Passage provided =>
In addition, some variants may have sex-dependent penetrance, meaning that a person’s sex affects whether and when the disease becomes clinically visible. There may also be differences in lifestyle factors, exercise exposure, referral patterns, or thresholds for diagnosis that contribute to the observed patterns.
Importantly, the study did not prove why these differences occur. Rather, it showed that they exist and are specific to certain genes and age groups. This makes them a target for future mechanistic research.
Clinical implications
These findings have several practical implications for cardiology care:
1. Family screening may need to be gene-specific and sex-aware. A relative carrying a TTN truncating variant may benefit from a different surveillance plan than someone carrying a DSP or PKP2 variant.
2. Pediatric cardiomyopathy should not be viewed as simply “adult disease in smaller patients.” The genetic landscape is different, and early-life presentation may point to specific genes.
3. Sex should be considered as a meaningful biological variable in cardiomyopathy counseling. It may influence not just risk, but also age of onset and possibly disease course.
4. Patients with genotype-positive but phenotype-negative status should still undergo regular follow-up. A normal evaluation today does not eliminate future risk, especially in families with known pathogenic variants.

Given data =>
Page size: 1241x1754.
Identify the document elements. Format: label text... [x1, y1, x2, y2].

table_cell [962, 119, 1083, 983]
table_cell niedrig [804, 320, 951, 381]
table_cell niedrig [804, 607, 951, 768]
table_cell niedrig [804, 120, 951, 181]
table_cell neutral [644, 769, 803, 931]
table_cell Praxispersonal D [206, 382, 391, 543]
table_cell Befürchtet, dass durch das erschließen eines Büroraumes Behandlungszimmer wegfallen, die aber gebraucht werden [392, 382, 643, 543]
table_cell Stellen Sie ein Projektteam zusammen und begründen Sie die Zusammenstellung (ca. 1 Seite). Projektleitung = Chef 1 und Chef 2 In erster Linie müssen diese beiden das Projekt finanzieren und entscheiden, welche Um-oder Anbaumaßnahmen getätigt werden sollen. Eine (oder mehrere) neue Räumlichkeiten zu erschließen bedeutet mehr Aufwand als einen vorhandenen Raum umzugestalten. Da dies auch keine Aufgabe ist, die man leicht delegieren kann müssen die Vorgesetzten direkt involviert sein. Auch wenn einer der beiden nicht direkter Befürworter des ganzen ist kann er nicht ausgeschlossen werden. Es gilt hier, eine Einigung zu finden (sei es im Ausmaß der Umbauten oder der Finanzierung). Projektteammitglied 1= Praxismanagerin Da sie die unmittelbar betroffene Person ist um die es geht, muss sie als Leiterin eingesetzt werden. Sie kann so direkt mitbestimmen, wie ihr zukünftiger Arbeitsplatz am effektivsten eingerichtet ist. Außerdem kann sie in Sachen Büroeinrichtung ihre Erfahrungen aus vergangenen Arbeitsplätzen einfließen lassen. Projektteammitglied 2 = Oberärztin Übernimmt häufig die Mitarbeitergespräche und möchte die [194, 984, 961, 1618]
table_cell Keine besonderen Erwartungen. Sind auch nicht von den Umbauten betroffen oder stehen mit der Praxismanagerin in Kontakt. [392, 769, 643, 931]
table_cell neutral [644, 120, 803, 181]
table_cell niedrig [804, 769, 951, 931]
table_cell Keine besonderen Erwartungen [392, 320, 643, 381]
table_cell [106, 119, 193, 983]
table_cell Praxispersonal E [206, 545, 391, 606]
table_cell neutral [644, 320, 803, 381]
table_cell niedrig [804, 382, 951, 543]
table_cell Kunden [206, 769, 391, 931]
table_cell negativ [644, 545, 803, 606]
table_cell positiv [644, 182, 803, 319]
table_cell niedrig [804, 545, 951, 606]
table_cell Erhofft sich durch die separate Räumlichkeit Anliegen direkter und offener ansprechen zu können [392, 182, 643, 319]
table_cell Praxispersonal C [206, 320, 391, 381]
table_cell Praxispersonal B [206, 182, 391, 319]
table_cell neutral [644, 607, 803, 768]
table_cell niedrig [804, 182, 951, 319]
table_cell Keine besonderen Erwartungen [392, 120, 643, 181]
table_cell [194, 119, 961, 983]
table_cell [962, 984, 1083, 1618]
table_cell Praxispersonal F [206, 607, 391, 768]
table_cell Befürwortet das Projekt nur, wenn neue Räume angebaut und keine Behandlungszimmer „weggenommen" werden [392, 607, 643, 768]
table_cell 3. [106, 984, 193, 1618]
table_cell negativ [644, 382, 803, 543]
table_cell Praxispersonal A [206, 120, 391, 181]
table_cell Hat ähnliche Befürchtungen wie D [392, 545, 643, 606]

Things to do =>
**a.** Summarize the cardiomyopathy passage in two sentences.
**b.** For each statement, say yes or no according to the cardiomyopathy passage and quote the words that decide it.
(i) The study established the cause of the differences it observed.
(ii) Pediatric cardiomyopathy involves a different genetic landscape from adult disease.
(iii) A normal evaluation today removes future risk for patients with genotype-positive but phenotype-negative status.
**c.** Extend the cardiomyopathy passage by writing what comes next after its final sentence.

Expected results =>
**a.** The study showed that the observed differences exist and are specific to certain genes and age groups, and possible contributors include sex-dependent penetrance, lifestyle factors, exercise exposure, referral patterns, or diagnostic thresholds, but the study did not prove why the differences occur. The findings suggest that family screening may need to be gene-specific and sex-aware, that pediatric cardiomyopathy should not be seen as adult disease in smaller patients, that sex should be considered in counseling, and that genotype-positive but phenotype-negative patients should still have regular follow-up.

**b.**
(i) No: "the study did not prove why these differences occur."
(ii) Yes: "The genetic landscape is different, and early-life presentation may point to specific genes."
(iii) No: "A normal evaluation today does not eliminate future risk, especially in families with known pathogenic variants."

**c.**
5. Adult and pediatric cardiomyopathy care should integrate genetics more deeply. Genetic results can help guide surveillance, family testing, exercise counseling, and decisions about rhythm monitoring or imaging frequency.
How this fits into current cardiomyopathy care
In current practice, evaluation of DCM/ACM often includes echocardiography, cardiac magnetic resonance imaging, electrocardiography, ambulatory rhythm monitoring, and genetic testing when inherited disease is suspected. Management may include guideline-directed medical therapy for heart failure, arrhythmia treatment, activity modification, implantable cardioverter-defibrillator placement in selected patients, and cascade testing of relatives.
This study does not change the fundamental treatments for DCM or ACM, but it strengthens the case for personalized surveillance. For example, a family with TTNtv may warrant earlier attention in males, while a family with DSP variants may require careful rhythm surveillance in females as well as males. For children, especially infants and adolescents, clinicians should remember that non-TTN sarcomeric variants and PKP2 may be particularly relevant.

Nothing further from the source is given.